> Input material:
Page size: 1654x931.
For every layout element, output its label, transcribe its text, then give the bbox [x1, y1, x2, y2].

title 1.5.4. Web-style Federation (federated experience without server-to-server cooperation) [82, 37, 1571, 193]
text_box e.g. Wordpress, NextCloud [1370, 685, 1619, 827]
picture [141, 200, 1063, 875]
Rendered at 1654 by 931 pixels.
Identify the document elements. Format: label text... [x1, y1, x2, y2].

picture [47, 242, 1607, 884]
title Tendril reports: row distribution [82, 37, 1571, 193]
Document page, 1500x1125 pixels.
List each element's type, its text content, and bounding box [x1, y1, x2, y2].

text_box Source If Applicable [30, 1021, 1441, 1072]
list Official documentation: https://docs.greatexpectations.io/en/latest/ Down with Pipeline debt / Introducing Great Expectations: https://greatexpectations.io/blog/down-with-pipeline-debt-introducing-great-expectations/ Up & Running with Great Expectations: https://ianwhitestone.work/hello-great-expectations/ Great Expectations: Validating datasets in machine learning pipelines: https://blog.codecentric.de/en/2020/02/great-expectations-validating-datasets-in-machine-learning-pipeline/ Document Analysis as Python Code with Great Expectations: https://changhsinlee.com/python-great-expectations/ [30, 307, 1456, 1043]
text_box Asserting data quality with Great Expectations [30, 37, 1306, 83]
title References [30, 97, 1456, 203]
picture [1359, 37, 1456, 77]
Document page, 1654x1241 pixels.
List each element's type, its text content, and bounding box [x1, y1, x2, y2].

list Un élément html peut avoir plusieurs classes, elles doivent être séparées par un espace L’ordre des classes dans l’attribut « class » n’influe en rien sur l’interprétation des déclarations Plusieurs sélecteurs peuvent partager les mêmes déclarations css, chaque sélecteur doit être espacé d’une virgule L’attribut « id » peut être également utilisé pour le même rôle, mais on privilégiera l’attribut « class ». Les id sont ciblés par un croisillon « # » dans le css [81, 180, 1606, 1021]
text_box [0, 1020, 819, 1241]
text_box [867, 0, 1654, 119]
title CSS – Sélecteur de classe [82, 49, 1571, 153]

> Description of the task:
Please lay out the lines from the line with "Rendered at 1654 by 931 pixels." to the line with "title Tendril reports: row" as a two-column CSV headed input and output. Give one row for each block of asking text and its reply, with each in a single quoted field and line breaks turned into spaces.

> Full answer:
input,output
"Rendered at 1654 by 931 pixels. Identify the document elements. Format: label text... [x1, y1, x2, y2].","picture [47, 242, 1607, 884] title Tendril reports: row distribution [82, 37, 1571, 193]"